After years of legal battles, the U.S. House of Representatives Committee on Ways and Means has voted to release former President Donald J. Trump’s tax returns from 2015 through 2020. The committee also revealed, that, for two years during his presidency, the IRS did not did not audit his returns, as it was required to do by regulations.
After reviewing the former president’s last six available tax records, the committee issued a report finding that the IRS did not audit the returns for Trump’s first two years in office, only starting to do so after receiving a letter from Committee Chair Richard E. Neal (D-Mass.) on April 3, 2019. On that date, the IRS notified Trump that his tax year 2015 return was selected for examination.
So far, none of the audits has been completed.
“The designated [IRS] agents found that there was only one mandatory audit started and none completed during his four years in office. Clearly, the mandatory audit program was dormant, at best, during the prior Administration,” the report read. “The former President’s individual income tax returns filed in 2018, 2019, and 2020 were not selected for examination until after he left office and only the 2016 tax return was subject to a mandatory examination.”

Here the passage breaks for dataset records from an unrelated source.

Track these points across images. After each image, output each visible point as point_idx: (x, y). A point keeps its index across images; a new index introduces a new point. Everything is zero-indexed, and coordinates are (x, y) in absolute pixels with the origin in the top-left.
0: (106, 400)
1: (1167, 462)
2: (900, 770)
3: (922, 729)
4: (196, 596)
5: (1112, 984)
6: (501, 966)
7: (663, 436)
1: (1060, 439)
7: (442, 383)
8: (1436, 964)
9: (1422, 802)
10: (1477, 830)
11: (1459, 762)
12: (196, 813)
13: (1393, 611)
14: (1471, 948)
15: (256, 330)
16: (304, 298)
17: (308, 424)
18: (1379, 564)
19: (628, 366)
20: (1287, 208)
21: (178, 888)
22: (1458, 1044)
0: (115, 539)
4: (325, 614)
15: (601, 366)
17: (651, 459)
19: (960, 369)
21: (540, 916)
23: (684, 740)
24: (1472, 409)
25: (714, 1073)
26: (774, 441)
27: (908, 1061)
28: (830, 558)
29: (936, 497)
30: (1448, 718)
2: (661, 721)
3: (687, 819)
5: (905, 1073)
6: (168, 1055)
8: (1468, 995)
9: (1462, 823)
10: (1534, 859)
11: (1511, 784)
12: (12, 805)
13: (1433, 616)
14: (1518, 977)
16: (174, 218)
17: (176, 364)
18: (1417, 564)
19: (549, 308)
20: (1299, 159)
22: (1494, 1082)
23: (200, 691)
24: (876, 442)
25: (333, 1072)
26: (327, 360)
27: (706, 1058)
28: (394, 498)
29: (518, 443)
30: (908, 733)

Mandatory audits of presidents began in 1977, after the administration of Richard M. Nixon. The committee report recommended requiring the IRS to conduct mandatory audits while a president is in office and to publicly disclose related information, to revise its associated procedures and to provide adequate resources to conduct such audits.
“I’ve proposed legislation to put the program above reproach,” Neal said in a statement. “Ensuring IRS conducts yearly, timely examinations while publicly disclosing certain information.”
The nonpartisan Joint Committee on Taxation reported that Trump paid $1.1 million in federal income taxes in his first three years as president, and none in 2020 as his income dropped. According to the New York Times, Trump conveyed that he made hundreds of millions of dollars a year yet incurred chronic losses. He then aggressively employed those losses to avoid paying taxes. The committee is expected to release his actual tax returns in a few days, the Times reported.
The Times had previously analyzed some of Trump’s tax records. Those records revealed that Trump's financial situation was very different from what he claimed it to be, the Times reported.